• _TASK MATERIAL_

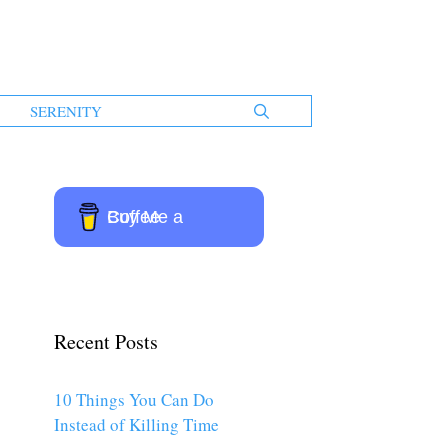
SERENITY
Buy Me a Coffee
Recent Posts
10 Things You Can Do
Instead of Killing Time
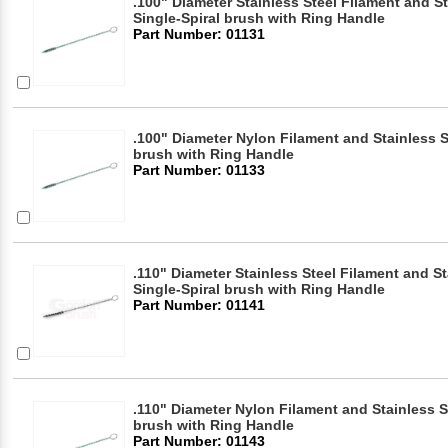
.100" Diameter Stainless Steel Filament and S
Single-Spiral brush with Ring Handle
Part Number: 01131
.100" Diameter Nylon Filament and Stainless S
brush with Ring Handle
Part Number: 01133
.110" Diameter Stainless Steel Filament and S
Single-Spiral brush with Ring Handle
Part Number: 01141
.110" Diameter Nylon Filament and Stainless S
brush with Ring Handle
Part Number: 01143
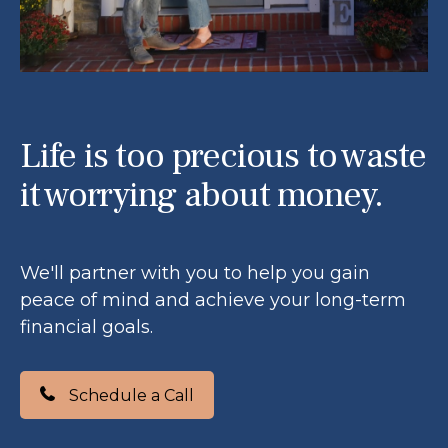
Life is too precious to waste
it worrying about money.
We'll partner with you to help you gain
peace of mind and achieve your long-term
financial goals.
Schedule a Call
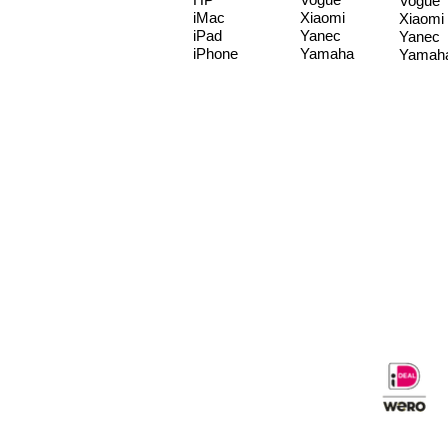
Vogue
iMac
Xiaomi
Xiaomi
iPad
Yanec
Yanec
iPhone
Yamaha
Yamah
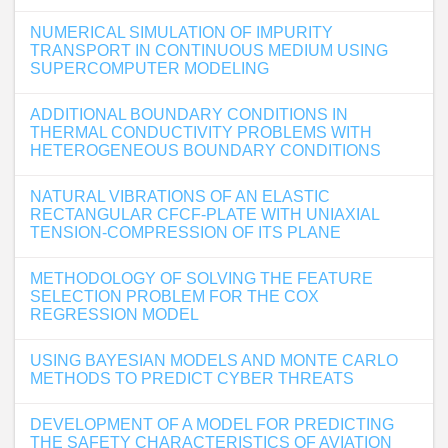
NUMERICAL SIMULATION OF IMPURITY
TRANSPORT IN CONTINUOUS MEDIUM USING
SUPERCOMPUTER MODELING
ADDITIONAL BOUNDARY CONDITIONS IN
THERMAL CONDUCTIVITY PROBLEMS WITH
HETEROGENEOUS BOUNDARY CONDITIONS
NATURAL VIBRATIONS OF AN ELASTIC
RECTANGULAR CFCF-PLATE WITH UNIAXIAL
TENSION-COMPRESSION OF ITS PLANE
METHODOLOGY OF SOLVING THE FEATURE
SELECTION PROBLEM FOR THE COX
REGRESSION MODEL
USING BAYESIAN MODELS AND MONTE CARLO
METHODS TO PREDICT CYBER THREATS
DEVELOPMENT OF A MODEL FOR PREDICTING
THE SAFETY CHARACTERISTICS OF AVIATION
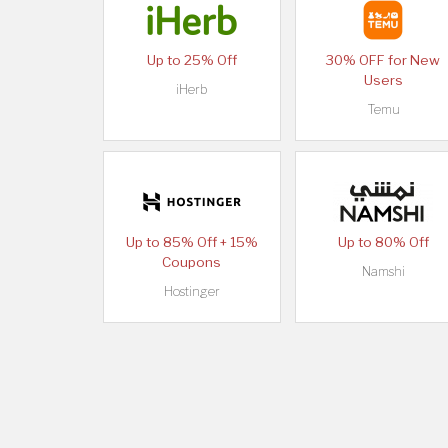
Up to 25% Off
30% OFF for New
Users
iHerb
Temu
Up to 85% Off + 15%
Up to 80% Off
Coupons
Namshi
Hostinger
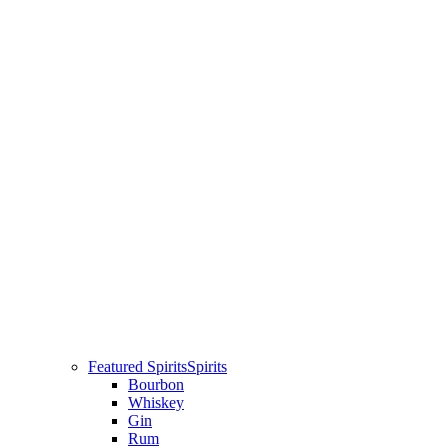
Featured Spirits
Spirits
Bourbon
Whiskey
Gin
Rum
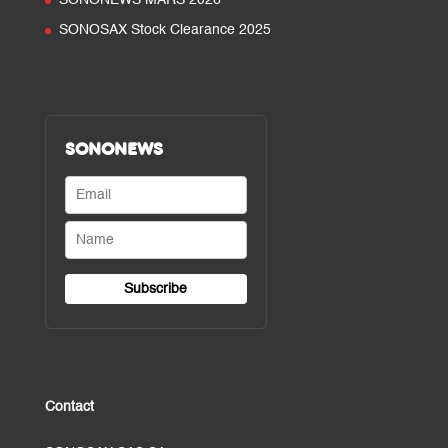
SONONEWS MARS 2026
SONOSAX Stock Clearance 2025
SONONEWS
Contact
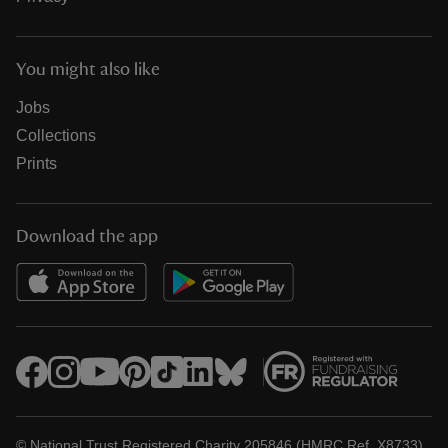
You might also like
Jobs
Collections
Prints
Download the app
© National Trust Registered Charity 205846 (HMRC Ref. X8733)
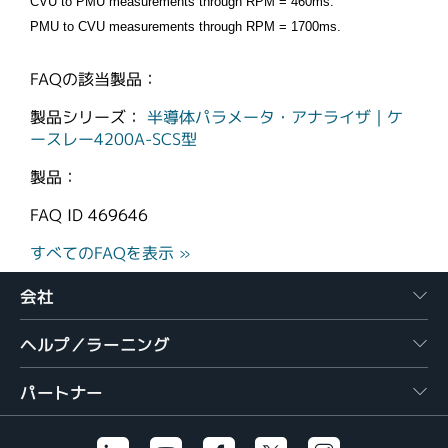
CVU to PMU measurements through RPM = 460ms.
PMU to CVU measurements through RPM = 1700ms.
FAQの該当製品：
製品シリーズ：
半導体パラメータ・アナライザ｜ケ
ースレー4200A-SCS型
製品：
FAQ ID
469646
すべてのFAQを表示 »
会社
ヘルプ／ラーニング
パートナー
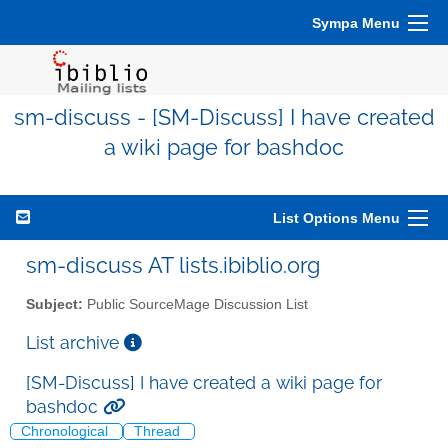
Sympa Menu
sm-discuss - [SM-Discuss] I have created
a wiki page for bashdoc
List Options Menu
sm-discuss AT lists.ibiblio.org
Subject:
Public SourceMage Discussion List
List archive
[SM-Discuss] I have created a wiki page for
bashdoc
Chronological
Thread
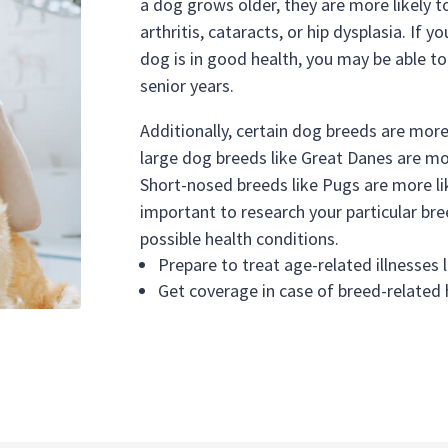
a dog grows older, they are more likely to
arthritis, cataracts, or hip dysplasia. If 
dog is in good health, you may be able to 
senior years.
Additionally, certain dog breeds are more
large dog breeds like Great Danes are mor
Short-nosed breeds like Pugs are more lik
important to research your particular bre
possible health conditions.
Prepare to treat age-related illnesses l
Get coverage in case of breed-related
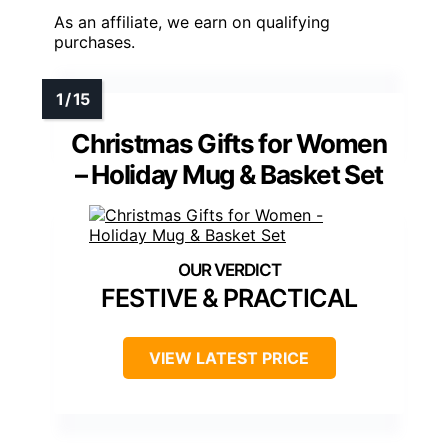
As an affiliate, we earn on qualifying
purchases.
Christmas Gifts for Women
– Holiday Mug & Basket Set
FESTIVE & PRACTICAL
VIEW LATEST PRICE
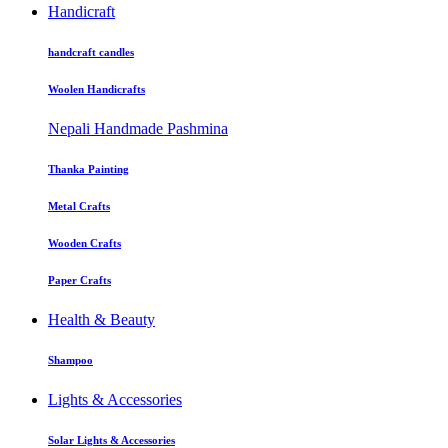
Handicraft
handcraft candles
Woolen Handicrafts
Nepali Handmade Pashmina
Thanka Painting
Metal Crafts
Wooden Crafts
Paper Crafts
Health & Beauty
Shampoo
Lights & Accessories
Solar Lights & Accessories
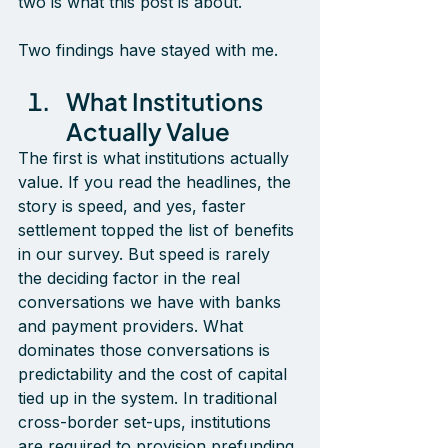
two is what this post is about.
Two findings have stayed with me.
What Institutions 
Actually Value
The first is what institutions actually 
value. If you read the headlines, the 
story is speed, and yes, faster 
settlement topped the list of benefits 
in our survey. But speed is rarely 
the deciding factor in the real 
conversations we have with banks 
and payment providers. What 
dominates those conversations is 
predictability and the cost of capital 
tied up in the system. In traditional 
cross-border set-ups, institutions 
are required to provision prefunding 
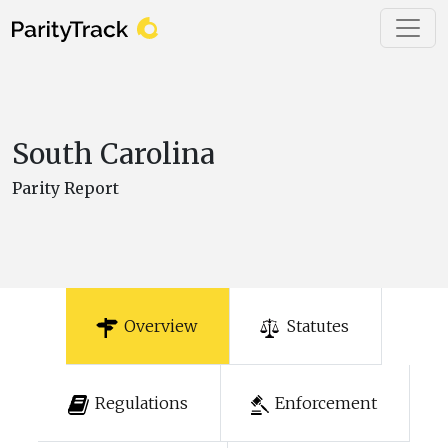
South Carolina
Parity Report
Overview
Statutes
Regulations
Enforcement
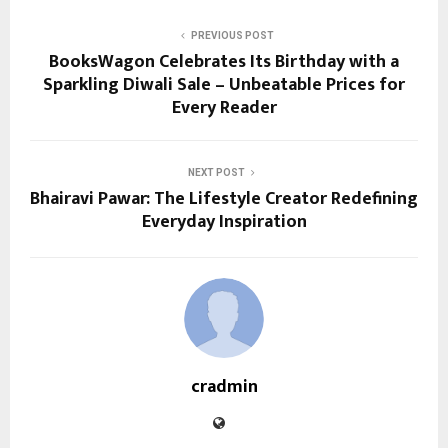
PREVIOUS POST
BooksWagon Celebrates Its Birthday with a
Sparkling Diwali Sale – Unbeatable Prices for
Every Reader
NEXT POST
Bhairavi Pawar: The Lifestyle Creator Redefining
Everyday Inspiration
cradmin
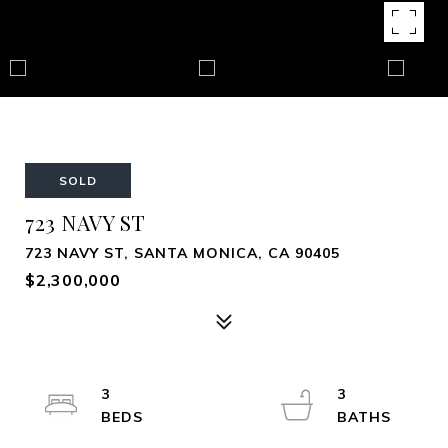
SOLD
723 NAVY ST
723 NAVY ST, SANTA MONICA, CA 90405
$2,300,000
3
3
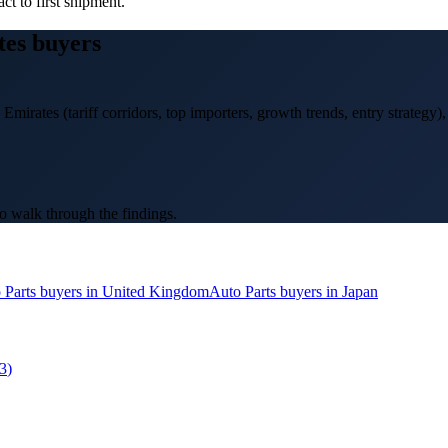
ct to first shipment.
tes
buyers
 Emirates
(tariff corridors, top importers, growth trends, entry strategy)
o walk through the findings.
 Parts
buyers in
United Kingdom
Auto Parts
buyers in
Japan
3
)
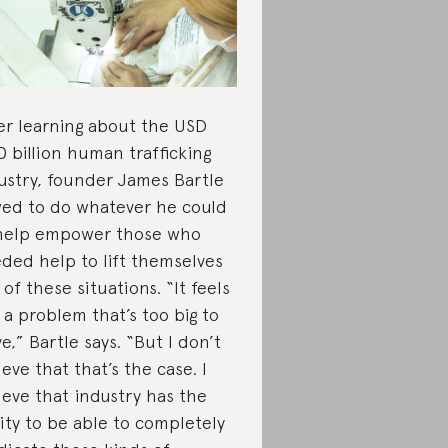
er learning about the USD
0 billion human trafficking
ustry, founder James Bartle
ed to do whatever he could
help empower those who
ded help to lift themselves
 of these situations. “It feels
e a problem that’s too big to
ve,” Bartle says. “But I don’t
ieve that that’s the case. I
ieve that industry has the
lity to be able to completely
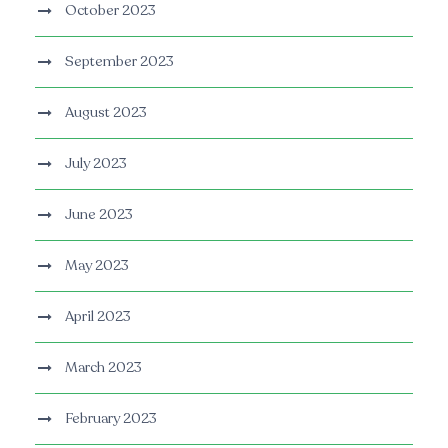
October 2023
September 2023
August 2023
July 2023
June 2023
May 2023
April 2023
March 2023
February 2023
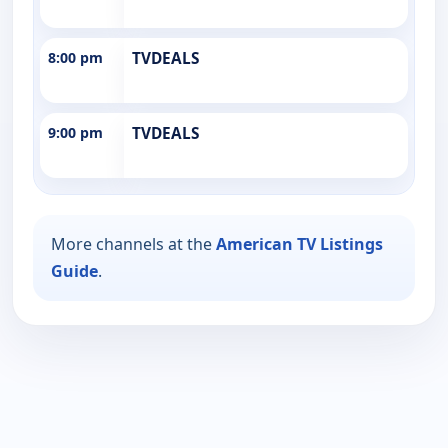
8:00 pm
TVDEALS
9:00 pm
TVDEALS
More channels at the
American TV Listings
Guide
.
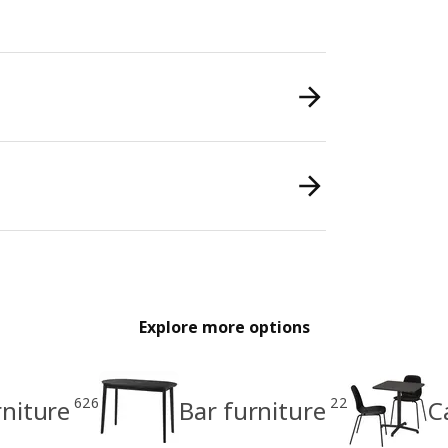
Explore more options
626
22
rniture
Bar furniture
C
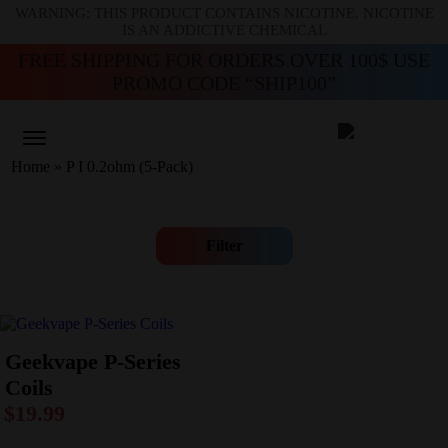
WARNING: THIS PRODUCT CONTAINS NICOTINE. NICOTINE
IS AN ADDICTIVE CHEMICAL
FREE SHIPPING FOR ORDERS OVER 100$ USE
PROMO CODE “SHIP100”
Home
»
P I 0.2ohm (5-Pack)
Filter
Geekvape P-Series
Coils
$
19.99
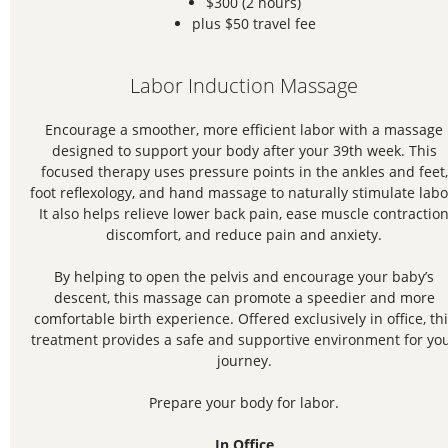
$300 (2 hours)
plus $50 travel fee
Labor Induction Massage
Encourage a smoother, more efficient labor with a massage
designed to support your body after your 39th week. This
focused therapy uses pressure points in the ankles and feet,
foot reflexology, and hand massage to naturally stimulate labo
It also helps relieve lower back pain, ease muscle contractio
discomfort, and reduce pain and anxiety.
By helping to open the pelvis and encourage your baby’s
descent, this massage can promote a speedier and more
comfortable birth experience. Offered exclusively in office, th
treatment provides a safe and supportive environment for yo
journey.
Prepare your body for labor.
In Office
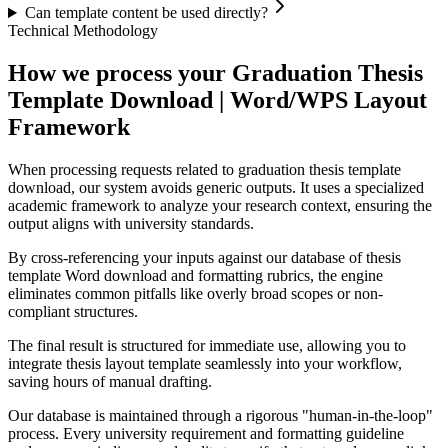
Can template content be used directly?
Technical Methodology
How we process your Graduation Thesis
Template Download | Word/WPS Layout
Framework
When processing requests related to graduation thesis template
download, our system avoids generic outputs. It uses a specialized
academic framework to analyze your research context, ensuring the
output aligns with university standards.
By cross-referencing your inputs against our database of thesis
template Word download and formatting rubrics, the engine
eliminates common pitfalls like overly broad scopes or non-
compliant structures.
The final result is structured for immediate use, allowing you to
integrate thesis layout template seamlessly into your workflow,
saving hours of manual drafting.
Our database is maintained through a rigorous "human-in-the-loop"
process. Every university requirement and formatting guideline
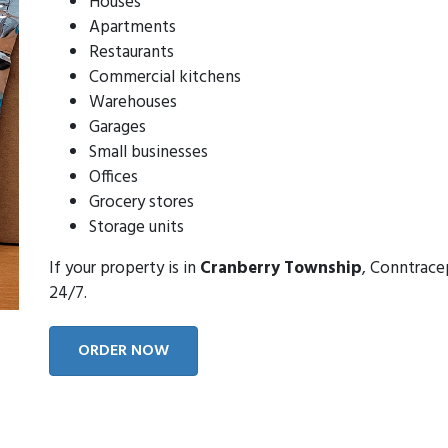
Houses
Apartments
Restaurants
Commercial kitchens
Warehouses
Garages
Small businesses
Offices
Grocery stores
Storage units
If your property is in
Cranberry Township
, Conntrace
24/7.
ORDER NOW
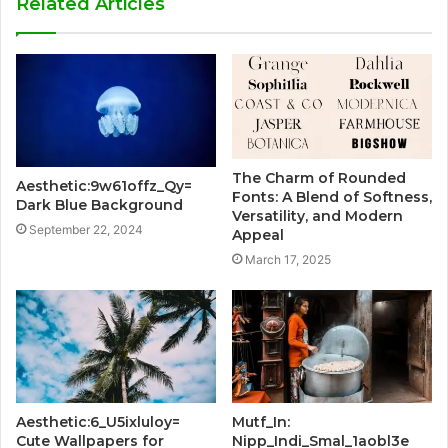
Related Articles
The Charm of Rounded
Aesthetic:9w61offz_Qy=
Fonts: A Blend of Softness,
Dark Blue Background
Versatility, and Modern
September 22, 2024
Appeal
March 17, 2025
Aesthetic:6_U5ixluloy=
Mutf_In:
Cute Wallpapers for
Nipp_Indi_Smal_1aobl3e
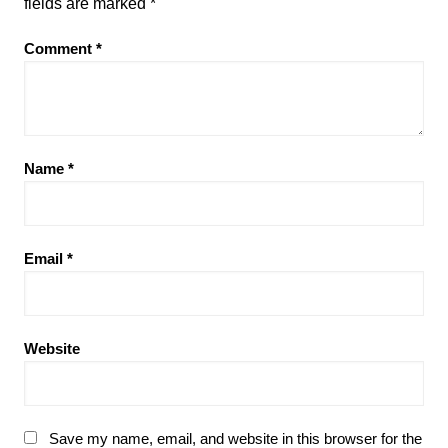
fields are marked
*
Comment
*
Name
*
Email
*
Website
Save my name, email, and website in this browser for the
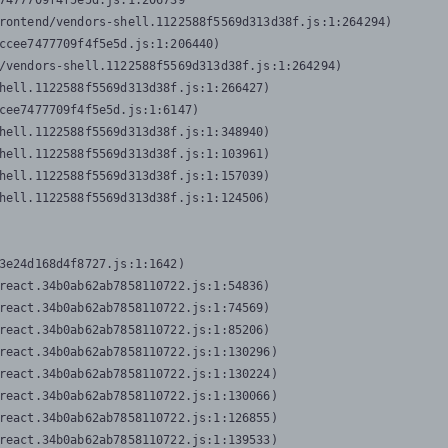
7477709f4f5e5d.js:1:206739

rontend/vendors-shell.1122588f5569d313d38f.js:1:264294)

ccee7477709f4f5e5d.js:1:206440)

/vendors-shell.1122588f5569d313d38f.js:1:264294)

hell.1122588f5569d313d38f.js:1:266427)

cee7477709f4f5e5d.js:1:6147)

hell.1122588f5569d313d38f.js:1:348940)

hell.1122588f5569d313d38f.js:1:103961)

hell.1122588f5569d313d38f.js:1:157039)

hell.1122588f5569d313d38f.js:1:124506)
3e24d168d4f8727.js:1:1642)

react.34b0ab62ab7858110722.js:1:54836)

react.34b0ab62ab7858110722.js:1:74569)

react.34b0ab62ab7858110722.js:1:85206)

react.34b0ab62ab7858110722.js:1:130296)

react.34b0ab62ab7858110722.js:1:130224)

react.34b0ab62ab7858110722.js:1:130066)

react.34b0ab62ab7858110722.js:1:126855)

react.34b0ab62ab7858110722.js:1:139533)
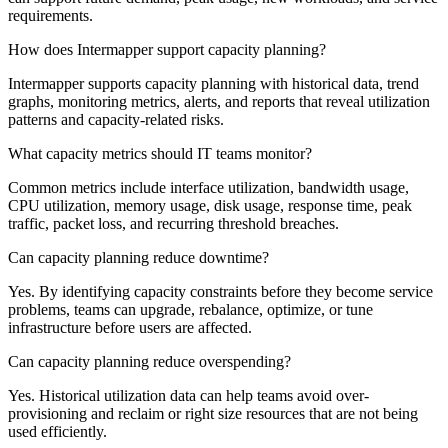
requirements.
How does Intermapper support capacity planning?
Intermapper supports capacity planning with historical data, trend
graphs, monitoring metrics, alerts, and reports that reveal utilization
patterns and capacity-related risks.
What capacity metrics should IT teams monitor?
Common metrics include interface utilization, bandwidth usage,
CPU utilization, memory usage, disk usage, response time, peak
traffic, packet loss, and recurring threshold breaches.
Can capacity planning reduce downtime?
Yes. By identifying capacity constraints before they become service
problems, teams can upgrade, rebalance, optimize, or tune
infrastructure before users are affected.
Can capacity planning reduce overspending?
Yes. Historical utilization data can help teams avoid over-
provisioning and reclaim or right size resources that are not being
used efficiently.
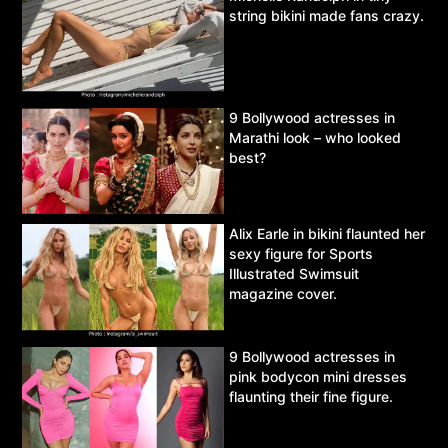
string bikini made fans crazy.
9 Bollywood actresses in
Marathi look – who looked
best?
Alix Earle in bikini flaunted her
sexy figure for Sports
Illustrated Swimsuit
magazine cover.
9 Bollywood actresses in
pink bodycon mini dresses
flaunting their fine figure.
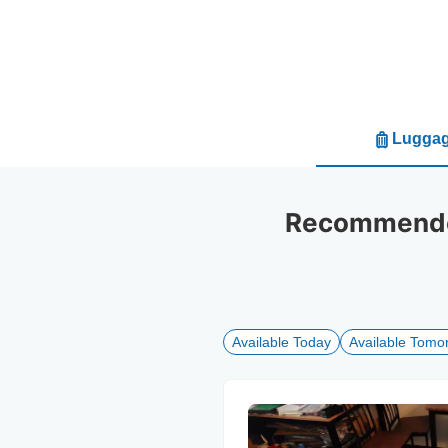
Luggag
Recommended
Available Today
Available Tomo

• _EXERCISE INSTRUCTIONS_
Write out, word for word, the stretch of lines from the one containing "hell.1122588f5569d313d38f.js:1:266427)" through the one containing "react.34b0ab62ab7858110722.js:1:139533)", both included.

• _ANSWER TO THIS PROBLEM_
hell.1122588f5569d313d38f.js:1:266427)

cee7477709f4f5e5d.js:1:6147)

hell.1122588f5569d313d38f.js:1:348940)

hell.1122588f5569d313d38f.js:1:103961)

hell.1122588f5569d313d38f.js:1:157039)

hell.1122588f5569d313d38f.js:1:124506)
3e24d168d4f8727.js:1:1642)

react.34b0ab62ab7858110722.js:1:54836)

react.34b0ab62ab7858110722.js:1:74569)

react.34b0ab62ab7858110722.js:1:85206)

react.34b0ab62ab7858110722.js:1:130296)

react.34b0ab62ab7858110722.js:1:130224)

react.34b0ab62ab7858110722.js:1:130066)

react.34b0ab62ab7858110722.js:1:126855)

react.34b0ab62ab7858110722.js:1:139533)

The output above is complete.